It also had to do with US foundries closing by the dozens. I worked for a company that purchased both gray and ductile castings, and we were able to find good quality castings from England long after the reputable US foundries closed. 

Also, just to show how we Colonists don't really look down on English tools, take a quick perusal of ebay auctions in the U.S. It will show that even late Record planes (but pre brass knob cap) where the seller is located in the U.S. sell for more than similar planes where the seller is located in the UK. That might have something to do with how plenteous they are in the UK, but one must remember that for many years, Record was carried by Garrett Wade, which at that time was rather upscale. Up until the brass knob cap years, and prior to LN and LV, Record planes had a fairly good reputation in the States. And just try to name an American wood-vise manufacturer that sold a tiny fraction of what was sold by Record over here.
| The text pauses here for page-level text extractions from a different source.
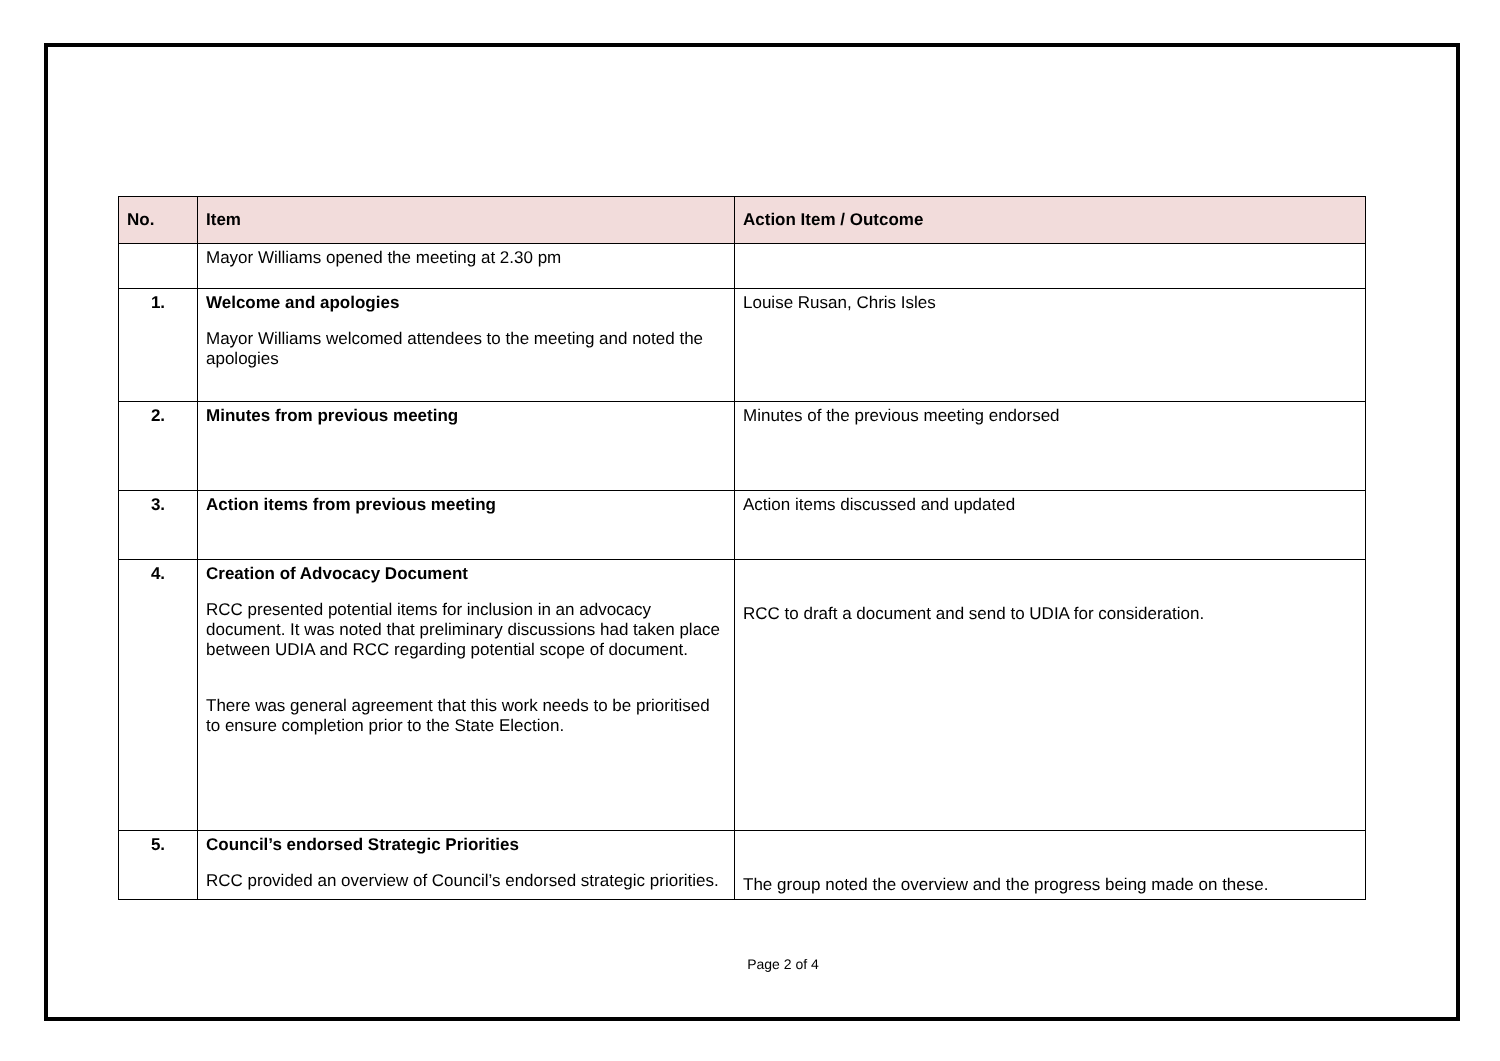| No. | Item | Action Item / Outcome |
| --- | --- | --- |
| | Mayor Williams opened the meeting at 2.30 pm | |
| 1. | Welcome and apologies Mayor Williams welcomed attendees to the meeting and noted the apologies | Louise Rusan, Chris Isles |
| 2. | Minutes from previous meeting | Minutes of the previous meeting endorsed |
| 3. | Action items from previous meeting | Action items discussed and updated |
| 4. | Creation of Advocacy Document RCC presented potential items for inclusion in an advocacy document. It was noted that preliminary discussions had taken place between UDIA and RCC regarding potential scope of document. There was general agreement that this work needs to be prioritised to ensure completion prior to the State Election. | RCC to draft a document and send to UDIA for consideration. |
| 5. | Council’s endorsed Strategic Priorities RCC provided an overview of Council’s endorsed strategic priorities. | The group noted the overview and the progress being made on these. |
Page 2 of 4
When I first became interested in hand tools (late-eighties) I purchased a Record No. 7 and while I did not care for the rattling lateral adjuster, or blinding chrome lever cap, the bed was flat* and sides square right out of the box. Second, the tungsten vanadium blade held an edge longer than any of my U.S. made Stanley blades. 

Having since become enamored with woodies, I can't say enough about those thick Sheffield blades. With Hock wood plane blade assemblies now pushing $50 (ouch!), someone like Tony Murland or Andrew Stephens should be stripping those older Sheffield blades and cap irons out of shot English woodies and peddle them here for wooden plane builders.

(* I did not use a granite surface plate with laser micrometer to measure the flatness, but the plane functioned quite well.)


----------



## bugbear (9 Mar 2006)

<i>someone like Tony Murland or Andrew Stephens should be stripping those older Sheffield blades and cap irons out of shot English woodies and peddle them here for wooden plane builders. </i>

I've considered this.

BugBear


----------



## OPJ (10 Mar 2006)

I think you can "feel" the difference in weight between a cheap, modern plane and a truly vintage one.

Courtesy of eBay (again!), I acquired a Stanley no.4 this week, of which the seller seems to believe could be 40-50 years old. Hold this up against the brand new Stanley no.5 I bought a year ago and it was a significant amount more! You can feel the long-lasting quality.


----------